After the indices achieved double-digit gains in a dream first half - the record of 15% was set by the small-cap index, the Russell 2000 - the test of the results is now upon us. Despite the records, it is not so much that expectations of second quarter results are high as that it assumed that the second half will be much better than the first, so the third quarter guidance will be critical.
Technology companies will only begin publishing their results next week. Yahoo! Inc. (Nasdaq: YHOO) will be the first company to publish its results, on Tuesday, followed on Wednesday by two gorillas, Intel (Nasdaq: INTC) and IBM (NYSE: IBM), for which expectations are quite low. Little is expected from Intel, because the PC market is waning, but we expect to hear for the first time about the road map to the mobile world from its new CEO, Brian Krzanich. Expectations at IBM are low, because just two weeks ago, rival Oracle (Nasdaq: ORCL) disappointed, "due to a challenging macro environment."
At the same time as the two giants, SanDisk Corporation (Nasdaq: SNDK), for which expectations are high, will also publish its financials on Wednesday. Its share price recently recovered to the peak last seen eight years ago, when it soared because of the "iPod effect." Euphoria ruled back then, when Apple Inc. (Nasdaq: AAPL) CEO Steve Jobs first discovered the marvels of NAND flash memory as the ideal solution for storing content on iPods, instead of complex mini drivers.
The "iPod effect" caused flash stocks to soar, led by patent-rich SanDisk, which rocketed to almost $80 in early 2006. Two and a half years later came the "iPhone effect," which economically was several times greater than the "iPod effect". But it resulted in disaster, almost to the point of bankruptcy, and a share price of $5. At the time, the iPhone euphoria caused all flash manufacturers to pour billions of dollars, which they did not have, into the construction of new fabs and the expansion of old production lines. The timing, on the eve of the global crisis, was wretched.
This year, SanDisk and its rival Micron Technology Inc. (NYSE: MU) have returned to peaks we have not seen in many years, because of a new effect that is unrelated to the exclusive successes of Apple. This is the "SSD effect," a growth engine which has been talked about for years, but which only became significant in the past year. In contrast to previous years, this time no euphoria is accompanying the pickup in SSD sales, and investors really like the miserly budgets for expanding production lines characterizing all the manufacturers, which prevents a surplus of processors and a price collapse.

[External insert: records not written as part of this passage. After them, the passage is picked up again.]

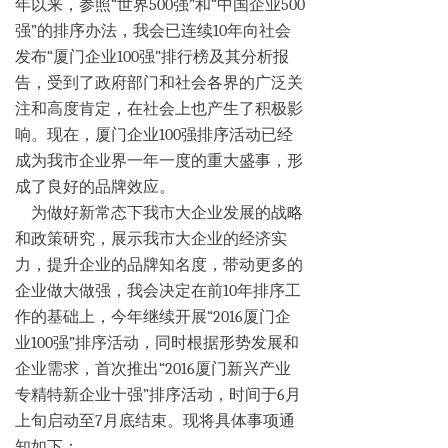
年以来，参照“世界500强”和“中国企业500
强”的排序办法，我会已连续10年向社会
发布“厦门企业100强”排行榜及其分析报
告，受到了政府部门和社会各界的广泛关
注和高度肯定，在社会上也产生了积极影
响。现在，厦门企业100强排序活动已经
成为我市企业界一年一度的重大盛事，形
成了良好的品牌效应。
为做好新常态下我市大企业发展的战略
和政策研究，展示我市大企业的经济实
力，提升企业的品牌知名度，带动更多的
企业做大做强，我会决定在前10年排序工
作的基础上，今年继续开展“2016厦门企
业100强”排序活动，同时根据形势发展和
企业需求，首次推出“2016厦门新兴产业
专精特新企业十强”排序活动，时间于6月
上旬启动至7月底结束。现将具体事项通
知如下：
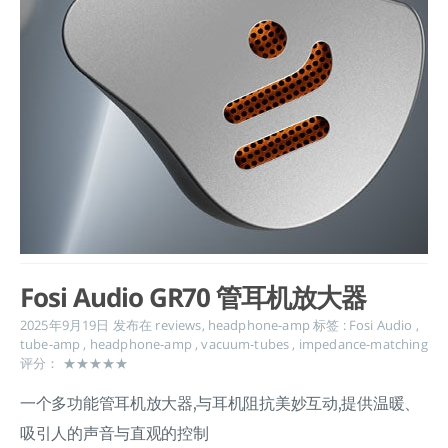
Fosi Audio GR70 管耳机放大器
2025年9月19日
发布在
reviews
,
headphone-amp
标签 :
Fosi Audio
,
tube-amp
,
headphone-amp
,
vacuum-tubes
,
impedance-matching
评分： ★★★★★
一个多功能管耳机放大器,与耳机阻抗美妙互动,提供温暖、
吸引人的声音与直观的控制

The change in the capital market's perception of flash stocks can easily be seen in how they have parted ways from the behavior of smartphone stocks, Apple and Samsung Electronics (SSNLF.PK). Both companies' shares have crashed since the beginning of the year because of disappointing smartphone sales. But flash stocks SanDisk and Micron have surged, something we haven't seen since the launch of the first iPhone in 2007.

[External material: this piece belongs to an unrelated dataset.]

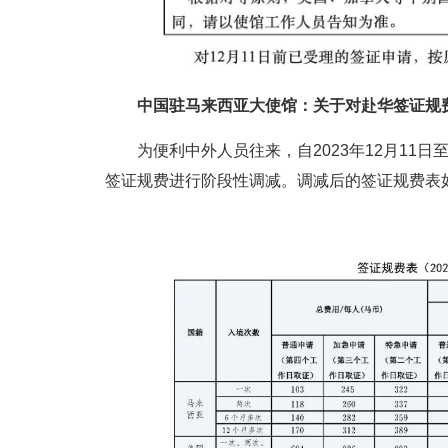
中国驻马来西亚大使馆：关于对赴华签证规
为便利中外人员往来，自2023年12月11日
签证规费进行阶段性调减。调减后的签证规费表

As mentioned, I attribute the phenomenon to the rapid penetration of SSDs in the consumer and enterprise sectors, along with the stability of processor prices. Investors in flash stocks love the miserly investments, but the managers of and investors in the processor inspection equipment manufacturers are waiting for the moment when flash producers resume their massive investments. This week, the equipment makers and investors in the sector will meet at the Semicon West 2013 convention in San Francisco. Two Israeli companies in my portfolio, Nova Measuring Instruments Ltd. (Nasdaq: NVMI) and Camtek Ltd. (Nasdaq: CAMT), will participate. Nova will mostly use the conference for one thing: to persuade customers and investors that the surprise announcement that successful CEO Gabi Seligsohn is resigning has nothing to do with the company's business. The company says that its business momentum will continue under his successor, Eitan Oppenhaim.
Seligsohn will say farewell to investors when Nova publishes its financial report for the second quarter at the end of July, and there is no doubt that this will be a sad affair, because of the resignation, but also happy because of the results and guidance.
Camtek's share price has risen over 60% since the beginning of the year and the trading volume has increased, indicating that foreign investors have invested in the company run by CEO Roy Porat. The revival mostly began with the strong guidance for the second quarter, published in May. I assume that investors at the Semicon West conference will hear that the positive momentum is continuing, especially for sales of chip inspection equipment. With a market cap of just $70 million, $20 million net in the bank, annual sales of $90 million, and expectations of a swing to profit in the second quarter, I believe that the company is cheap, despite the jump in the share price so far this year. In addition, the company has a potential dream in digital printing on circuit boards, which should become substantial next year.